Yakalanan uyuşturucu ve uyarıcı maddelerin yanında paketleme makinesi, hassas terazi, tartı gibi aletlerin bulunmaması, bilhassa bu aletlerde uyuşturucu madde kalıntılarının tespit edilmemesi, keza uyuşturucu maddenin paketlenmesi için özel olarak hazırlanmış kâğıt parçaları, şeffaf poşet vb. malzemelerin elde edilmemiş olması da sanığın uyuşturucu maddeyi kullanım amacıyla bulundurduğuna ilişkin bir kanaat oluşturur.
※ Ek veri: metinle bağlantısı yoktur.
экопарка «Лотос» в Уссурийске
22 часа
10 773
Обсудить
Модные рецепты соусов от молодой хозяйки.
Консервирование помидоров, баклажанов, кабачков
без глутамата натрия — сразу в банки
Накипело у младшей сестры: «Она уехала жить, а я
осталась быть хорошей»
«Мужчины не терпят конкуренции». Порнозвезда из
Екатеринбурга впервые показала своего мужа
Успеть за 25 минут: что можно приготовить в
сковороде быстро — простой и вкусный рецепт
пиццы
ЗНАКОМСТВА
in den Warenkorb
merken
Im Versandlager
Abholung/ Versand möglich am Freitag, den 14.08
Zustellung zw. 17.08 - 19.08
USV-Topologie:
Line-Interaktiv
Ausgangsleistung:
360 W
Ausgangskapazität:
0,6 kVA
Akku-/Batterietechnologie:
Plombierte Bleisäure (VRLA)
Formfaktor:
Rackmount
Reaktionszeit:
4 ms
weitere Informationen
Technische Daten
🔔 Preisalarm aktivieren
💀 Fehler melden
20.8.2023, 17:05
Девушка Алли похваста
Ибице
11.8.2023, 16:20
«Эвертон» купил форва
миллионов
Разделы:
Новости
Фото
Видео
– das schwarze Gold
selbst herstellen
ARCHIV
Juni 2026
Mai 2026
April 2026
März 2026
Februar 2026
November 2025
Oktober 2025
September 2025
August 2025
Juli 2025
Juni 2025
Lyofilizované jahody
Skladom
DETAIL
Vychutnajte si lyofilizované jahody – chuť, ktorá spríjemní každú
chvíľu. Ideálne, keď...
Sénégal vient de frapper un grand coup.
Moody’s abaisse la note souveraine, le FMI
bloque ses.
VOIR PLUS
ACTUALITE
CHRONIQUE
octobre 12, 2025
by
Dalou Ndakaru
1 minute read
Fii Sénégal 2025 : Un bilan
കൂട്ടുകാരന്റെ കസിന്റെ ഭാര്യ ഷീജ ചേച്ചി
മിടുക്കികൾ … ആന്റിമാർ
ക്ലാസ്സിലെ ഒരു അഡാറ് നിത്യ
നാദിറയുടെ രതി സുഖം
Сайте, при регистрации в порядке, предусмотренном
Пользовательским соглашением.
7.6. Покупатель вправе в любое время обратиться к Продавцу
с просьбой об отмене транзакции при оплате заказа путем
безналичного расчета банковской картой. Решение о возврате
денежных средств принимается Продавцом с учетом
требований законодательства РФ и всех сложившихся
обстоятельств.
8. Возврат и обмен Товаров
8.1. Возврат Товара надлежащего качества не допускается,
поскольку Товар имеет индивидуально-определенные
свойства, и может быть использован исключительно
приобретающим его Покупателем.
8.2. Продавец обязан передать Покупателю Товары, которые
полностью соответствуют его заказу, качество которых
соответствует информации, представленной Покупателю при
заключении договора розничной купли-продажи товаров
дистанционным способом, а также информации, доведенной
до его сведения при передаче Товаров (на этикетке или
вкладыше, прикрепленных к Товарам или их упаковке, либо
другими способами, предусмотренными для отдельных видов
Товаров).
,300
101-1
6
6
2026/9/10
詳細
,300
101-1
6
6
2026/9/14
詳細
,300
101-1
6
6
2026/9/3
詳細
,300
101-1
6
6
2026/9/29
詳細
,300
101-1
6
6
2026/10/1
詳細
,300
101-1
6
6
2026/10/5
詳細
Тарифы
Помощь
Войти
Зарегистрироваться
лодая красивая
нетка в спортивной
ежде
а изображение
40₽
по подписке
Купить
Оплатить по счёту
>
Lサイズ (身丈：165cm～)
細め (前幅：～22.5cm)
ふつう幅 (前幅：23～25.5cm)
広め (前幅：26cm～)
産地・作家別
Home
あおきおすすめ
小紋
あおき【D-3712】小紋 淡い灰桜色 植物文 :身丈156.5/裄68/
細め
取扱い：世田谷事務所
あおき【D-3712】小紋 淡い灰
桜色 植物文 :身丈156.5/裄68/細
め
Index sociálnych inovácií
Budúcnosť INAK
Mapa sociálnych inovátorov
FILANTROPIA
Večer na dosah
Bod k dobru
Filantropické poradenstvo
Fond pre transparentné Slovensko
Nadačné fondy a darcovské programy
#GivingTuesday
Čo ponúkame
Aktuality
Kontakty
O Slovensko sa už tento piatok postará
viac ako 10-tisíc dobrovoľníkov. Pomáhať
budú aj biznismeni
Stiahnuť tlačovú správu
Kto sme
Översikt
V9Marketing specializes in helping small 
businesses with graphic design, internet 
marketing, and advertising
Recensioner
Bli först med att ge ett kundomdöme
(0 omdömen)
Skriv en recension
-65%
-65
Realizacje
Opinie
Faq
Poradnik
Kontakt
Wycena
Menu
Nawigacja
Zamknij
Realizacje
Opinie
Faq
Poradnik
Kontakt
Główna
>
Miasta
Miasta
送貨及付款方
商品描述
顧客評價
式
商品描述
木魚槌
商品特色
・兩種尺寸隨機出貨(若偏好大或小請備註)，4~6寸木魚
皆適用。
Bireysel Kullanım Karinesi
Uyuşturucu madde ticareti yapıldığına dair ihbar yoksa, yakalanan uyuşturucu şüphe üzerine yapılan aramada ele geçirilmişse, kişisel kullanım miktarındaysa, satış için hazırlık yapılıp paketlenmemişse, sanık kullanmak için bulundurduğunu beyan ediyorsa, uyuşturucunun ticaret amacıyla bulundurulduğunun kabulü mümkün değildir.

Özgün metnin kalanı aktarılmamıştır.